Stated goal » Can you render the material, starting at its first line and ending at the line containing "country: United States", as a two-column CSV with the columns field and value, one row per line? Put each field's text and its value in a single quoted entry, with any line breaks replaced by spaces.

* START Exercise inputs *

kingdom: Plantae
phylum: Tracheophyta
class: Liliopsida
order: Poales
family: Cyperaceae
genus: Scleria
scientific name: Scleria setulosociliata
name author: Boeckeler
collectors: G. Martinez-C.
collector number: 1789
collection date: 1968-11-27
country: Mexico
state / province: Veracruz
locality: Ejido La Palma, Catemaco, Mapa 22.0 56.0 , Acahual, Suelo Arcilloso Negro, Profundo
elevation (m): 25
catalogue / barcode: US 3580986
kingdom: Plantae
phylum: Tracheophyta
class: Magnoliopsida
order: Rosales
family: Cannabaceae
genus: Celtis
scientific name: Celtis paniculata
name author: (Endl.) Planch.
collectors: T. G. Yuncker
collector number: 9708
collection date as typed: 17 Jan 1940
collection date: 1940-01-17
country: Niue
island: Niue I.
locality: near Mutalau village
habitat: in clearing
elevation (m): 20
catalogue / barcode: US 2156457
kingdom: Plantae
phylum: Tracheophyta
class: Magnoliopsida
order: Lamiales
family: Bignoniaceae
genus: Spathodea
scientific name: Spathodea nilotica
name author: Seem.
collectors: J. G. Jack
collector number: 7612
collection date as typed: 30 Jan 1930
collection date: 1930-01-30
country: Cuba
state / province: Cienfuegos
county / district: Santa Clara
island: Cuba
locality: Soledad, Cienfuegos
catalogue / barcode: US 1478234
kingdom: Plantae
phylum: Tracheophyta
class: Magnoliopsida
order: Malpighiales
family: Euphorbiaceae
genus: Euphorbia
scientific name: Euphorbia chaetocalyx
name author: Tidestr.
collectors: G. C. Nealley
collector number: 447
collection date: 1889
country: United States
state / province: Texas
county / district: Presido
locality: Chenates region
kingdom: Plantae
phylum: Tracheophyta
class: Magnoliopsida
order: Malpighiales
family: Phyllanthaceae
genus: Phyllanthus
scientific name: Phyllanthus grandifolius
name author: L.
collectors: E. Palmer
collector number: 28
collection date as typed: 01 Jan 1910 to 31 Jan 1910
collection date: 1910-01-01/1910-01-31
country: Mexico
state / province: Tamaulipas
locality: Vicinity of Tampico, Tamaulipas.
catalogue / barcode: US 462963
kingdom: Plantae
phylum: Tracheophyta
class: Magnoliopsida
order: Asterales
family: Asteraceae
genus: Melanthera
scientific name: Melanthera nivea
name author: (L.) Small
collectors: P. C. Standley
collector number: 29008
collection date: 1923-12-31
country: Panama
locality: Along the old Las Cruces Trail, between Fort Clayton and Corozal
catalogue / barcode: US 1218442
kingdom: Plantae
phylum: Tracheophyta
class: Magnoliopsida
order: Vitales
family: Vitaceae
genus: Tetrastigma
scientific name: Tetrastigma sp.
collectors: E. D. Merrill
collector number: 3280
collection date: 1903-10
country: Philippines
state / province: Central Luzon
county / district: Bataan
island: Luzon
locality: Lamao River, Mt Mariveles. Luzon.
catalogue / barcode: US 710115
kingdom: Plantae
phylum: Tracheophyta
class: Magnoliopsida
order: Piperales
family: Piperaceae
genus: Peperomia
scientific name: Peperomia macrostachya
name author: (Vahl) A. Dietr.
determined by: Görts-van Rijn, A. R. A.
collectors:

* END Exercise inputs *

Exercise solution »
field,value
"kingdom:","Plantae"
"phylum:","Tracheophyta"
"class:","Liliopsida"
"order:","Poales"
"family:","Cyperaceae"
"genus:","Scleria"
"scientific name:","Scleria setulosociliata"
"name author:","Boeckeler"
"collectors:","G. Martinez-C."
"collector number:","1789"
"collection date:","1968-11-27"
"country:","Mexico"
"state / province:","Veracruz"
"locality:","Ejido La Palma, Catemaco, Mapa 22.0 56.0 , Acahual, Suelo Arcilloso Negro, Profundo"
"elevation (m):","25"
"catalogue / barcode:","US 3580986"
"kingdom:","Plantae"
"phylum:","Tracheophyta"
"class:","Magnoliopsida"
"order:","Rosales"
"family:","Cannabaceae"
"genus:","Celtis"
"scientific name:","Celtis paniculata"
"name author:","(Endl.) Planch."
"collectors:","T. G. Yuncker"
"collector number:","9708"
"collection date as typed:","17 Jan 1940"
"collection date:","1940-01-17"
"country:","Niue"
"island:","Niue I."
"locality:","near Mutalau village"
"habitat:","in clearing"
"elevation (m):","20"
"catalogue / barcode:","US 2156457"
"kingdom:","Plantae"
"phylum:","Tracheophyta"
"class:","Magnoliopsida"
"order:","Lamiales"
"family:","Bignoniaceae"
"genus:","Spathodea"
"scientific name:","Spathodea nilotica"
"name author:","Seem."
"collectors:","J. G. Jack"
"collector number:","7612"
"collection date as typed:","30 Jan 1930"
"collection date:","1930-01-30"
"country:","Cuba"
"state / province:","Cienfuegos"
"county / district:","Santa Clara"
"island:","Cuba"
"locality:","Soledad, Cienfuegos"
"catalogue / barcode:","US 1478234"
"kingdom:","Plantae"
"phylum:","Tracheophyta"
"class:","Magnoliopsida"
"order:","Malpighiales"
"family:","Euphorbiaceae"
"genus:","Euphorbia"
"scientific name:","Euphorbia chaetocalyx"
"name author:","Tidestr."
"collectors:","G. C. Nealley"
"collector number:","447"
"collection date:","1889"
"country:","United States"